Gold is regaining attention as a portfolio diversifier and hedge against traditional investments, especially after the March stock market sell-off.
Although gold has been a financial instrument for millennia, the metal remains misunderstood by financial advisors and others, some market observers say. Chuck Self, chief investment officer at iSectors, a financial advisory firm, says in some academic programs, such as the chartered financial analyst or certified financial planner program, gold is often dismissed as an asset that doesn’t have economic use.
“But the reality is, it’s hard to find another asset class that has zero correlation to both equities and fixed income and that’s very liquid,” he says.

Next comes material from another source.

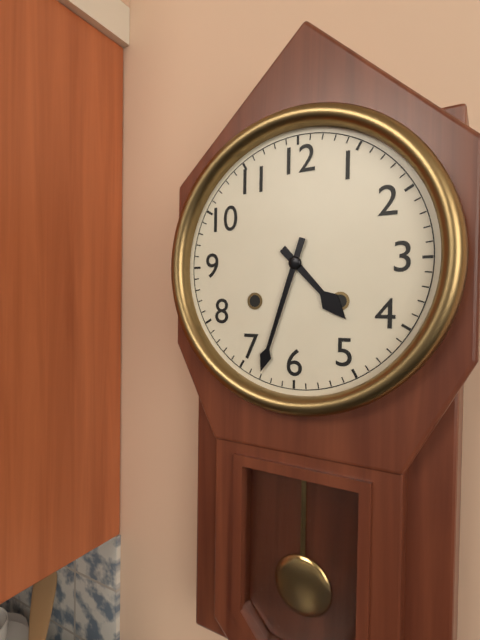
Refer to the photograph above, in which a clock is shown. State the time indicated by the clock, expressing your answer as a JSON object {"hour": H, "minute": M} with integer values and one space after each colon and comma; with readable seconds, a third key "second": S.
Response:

It’s easier than ever to hold gold in a portfolio, whether it’s gold equities, gold-backed exchange-traded funds or holding physical metal in a self-directed individual retirement account. And, like any investment vehicle, holding gold has pros and cons.
Tom Essaye, founder and president of Sevens Report Research, says gold’s lack of correlation with traditional investments is what makes the yellow metal a good hedge. “That’s been proven out over years and years of research,” Essaye says. “And it’s proven its worth in this environment.”

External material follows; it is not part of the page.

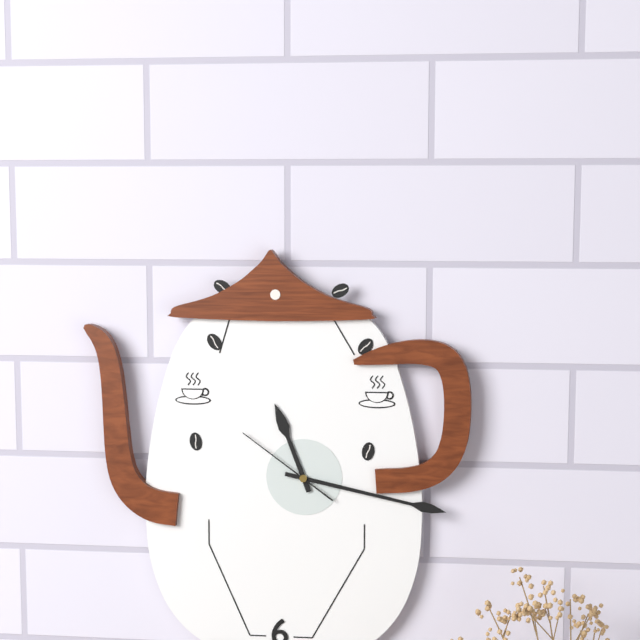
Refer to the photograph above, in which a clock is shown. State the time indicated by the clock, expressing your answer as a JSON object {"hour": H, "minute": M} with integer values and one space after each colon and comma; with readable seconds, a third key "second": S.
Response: {"hour": 11, "minute": 17, "second": 51}
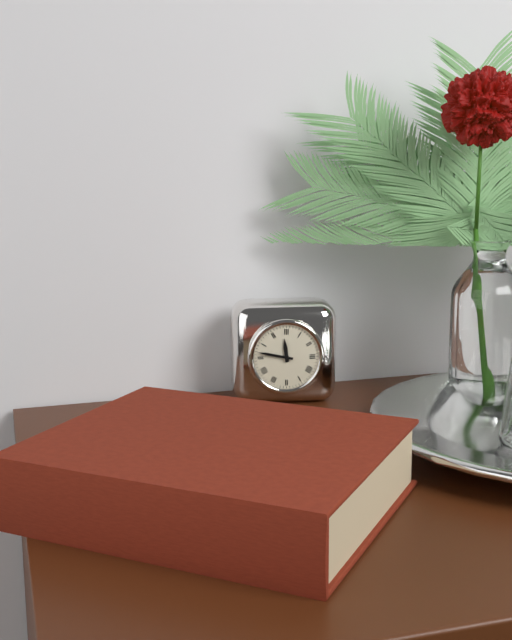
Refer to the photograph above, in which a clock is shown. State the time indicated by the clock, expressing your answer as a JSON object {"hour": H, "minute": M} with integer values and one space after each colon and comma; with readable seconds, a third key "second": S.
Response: {"hour": 11, "minute": 47}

Gold is generally uncorrelated from stocks and bonds because it’s not used in industry, unlike other metals. Gold is mostly used for jewelry, with investment demand the second-largest use category.

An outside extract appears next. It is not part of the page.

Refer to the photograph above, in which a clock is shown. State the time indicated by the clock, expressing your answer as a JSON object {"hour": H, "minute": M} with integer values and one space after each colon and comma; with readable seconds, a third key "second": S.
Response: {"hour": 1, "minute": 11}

Essaye says there’s also a psychological aspect to gold. “Some people like having that perceived safety net, and I think that’s a really good marketing point for clients, especially with advisors. Gold can be a very strong crisis hedge,” he says.
Self says gold sits in the alternatives sleeve of a portfolio, and he prefers it to other portfolio alternatives such as private equity. Not only can the yellow metal can be used strategically or tactically, but the market is liquid and it’s inexpensive to hold, unlike other expensive alternatives that have lengthy lockup periods.
“You can get a gold ETF with an expense ratio as low as 17 basis points,” he says.
The World Gold Council, an industry group, says in 2019, gold’s traded volume averaged $145 billion daily, similar to the average daily trading volume for the S&P 500 and one-to-three-year U.S. Treasury notes.
Gold equities and gold ETFs are the easiest ways to own gold. Self says he uses gold equities tactically. Gold-miner shares benefit when the metal’s value rises, which pushes up stock prices, making the shares a leverage bet on the gold price. Gold-backed ETFs track spot gold prices using physical gold held in vaults. Self says these are more useful as strategic positions.
A common rule-of-thumb is to have 5% to 10% allocated to gold, Essaye says, depending on a person’s risk tolerance, although Self says he’s used between 10% and 15%.